I passed Human anatomy yesterday!!! (With an "A"!) I now only have two finals that I have to study for because the English final is laying on my desk waiting for it's final stamp of approval before being handed in tomorrow. I have an "A" in Psychology and I plan on it staying that way. That's the only one that I have to study EXTREMELY hard for. Algebra I have studied most of the weekend for and I feel pretty comfortable with it, I will probably review a little bit this afternoon though because my final in it is tomorrow. I also have an "A" in it.
So, I have "A's" across the board. These little houselike letters were not easy to come by. Like building a house, these little fellows are a lot of work, sweat and a few tears. And now that this first semester is almost complete, it's like I'm standing back and looking at the foundation that has just been completed.
I was never a straight "A" student in school but I never applied myself like I do now. I have three finals left and the semester is done. In a way, it's kind of bittersweet. I'm not that scared, woman walking into the unknown now. I'm more confident. I know that I can acheive straight A's and I also know that even if I butcher one test along the way it isn't the end of the world. I also know that you study everything, not just what you went over in class.
This summer semester is going to be some framework. I have a chemistry class and a nutrition class. Yes, I know I'm crazy for putting a chemistry class on my summer schedule. I know that I need to get from point A to point B, as quick as possible, but I also know that if you cut corners your house will fall down.
I have also made the decision to stay at OTC for my ASN in Nursing. I went to St. John's and met with them and even though I would like to go over there, I don't particularly care for the late night classes. Something about starting class at 7am for clinicals and ending at 10:30pm in a lecture setting gives me chills. I would never make it home!! I'd have to nap in the parking lot!

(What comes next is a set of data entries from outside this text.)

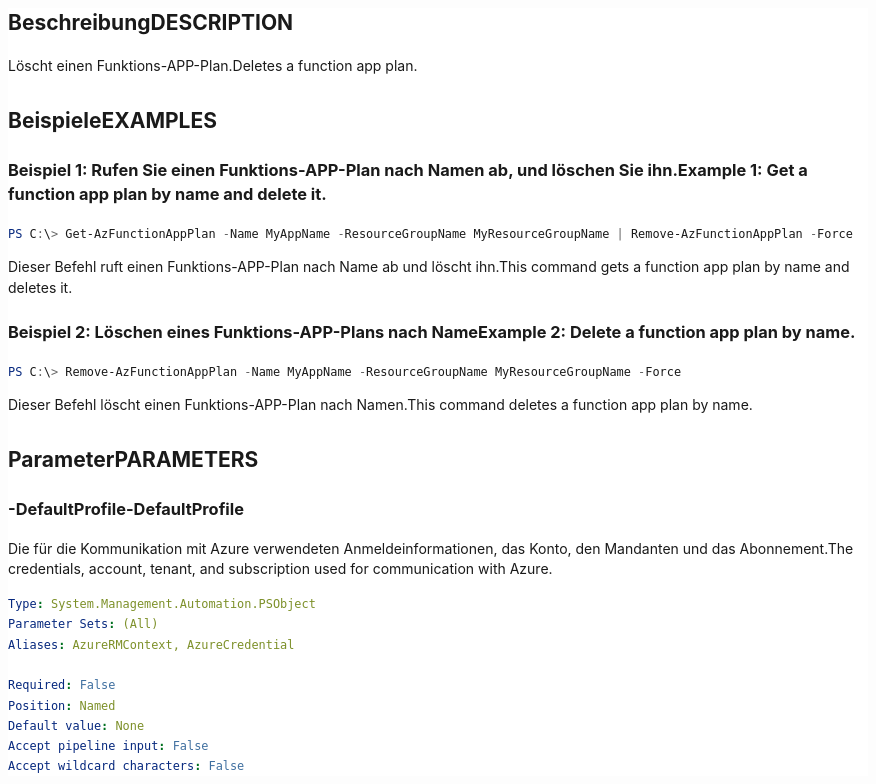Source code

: ## <span data-ttu-id="4c18a-107">Beschreibung</span><span class="sxs-lookup"><span data-stu-id="4c18a-107">DESCRIPTION</span></span>
<span data-ttu-id="4c18a-108">Löscht einen Funktions-APP-Plan.</span><span class="sxs-lookup"><span data-stu-id="4c18a-108">Deletes a function app plan.</span></span>

## <span data-ttu-id="4c18a-109">Beispiele</span><span class="sxs-lookup"><span data-stu-id="4c18a-109">EXAMPLES</span></span>

### <span data-ttu-id="4c18a-110">Beispiel 1: Rufen Sie einen Funktions-APP-Plan nach Namen ab, und löschen Sie ihn.</span><span class="sxs-lookup"><span data-stu-id="4c18a-110">Example 1: Get a function app plan by name and delete it.</span></span>
```powershell
PS C:\> Get-AzFunctionAppPlan -Name MyAppName -ResourceGroupName MyResourceGroupName | Remove-AzFunctionAppPlan -Force
```

<span data-ttu-id="4c18a-111">Dieser Befehl ruft einen Funktions-APP-Plan nach Name ab und löscht ihn.</span><span class="sxs-lookup"><span data-stu-id="4c18a-111">This command gets a function app plan by name and deletes it.</span></span>

### <span data-ttu-id="4c18a-112">Beispiel 2: Löschen eines Funktions-APP-Plans nach Name</span><span class="sxs-lookup"><span data-stu-id="4c18a-112">Example 2: Delete a function app plan by name.</span></span>
```powershell
PS C:\> Remove-AzFunctionAppPlan -Name MyAppName -ResourceGroupName MyResourceGroupName -Force
```

<span data-ttu-id="4c18a-113">Dieser Befehl löscht einen Funktions-APP-Plan nach Namen.</span><span class="sxs-lookup"><span data-stu-id="4c18a-113">This command deletes a function app plan by name.</span></span>

## <span data-ttu-id="4c18a-114">Parameter</span><span class="sxs-lookup"><span data-stu-id="4c18a-114">PARAMETERS</span></span>

### <span data-ttu-id="4c18a-115">-DefaultProfile</span><span class="sxs-lookup"><span data-stu-id="4c18a-115">-DefaultProfile</span></span>
<span data-ttu-id="4c18a-116">Die für die Kommunikation mit Azure verwendeten Anmeldeinformationen, das Konto, den Mandanten und das Abonnement.</span><span class="sxs-lookup"><span data-stu-id="4c18a-116">The credentials, account, tenant, and subscription used for communication with Azure.</span></span>

```yaml
Type: System.Management.Automation.PSObject
Parameter Sets: (All)
Aliases: AzureRMContext, AzureCredential

Required: False
Position: Named
Default value: None
Accept pipeline input: False
Accept wildcard characters: False
```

I had mapped a pathway when I started OTC, now I'm moving the brush and finding there's a road hidden where I thought there was only a path. It's two years to an ASN, it doesn't matter which way I go. I'm going the path I started down to begin with. Then, I'll cross the BSN bridge when I get there. (There's a pun there, by the way.)
I've climbed my first hill, I got started. Now, I'm sure there will be some more peaks and valleys along the way but the boys got me new boots for Mother's Day and I've got lots of tread and traction. Bring it on life. Here I come!!!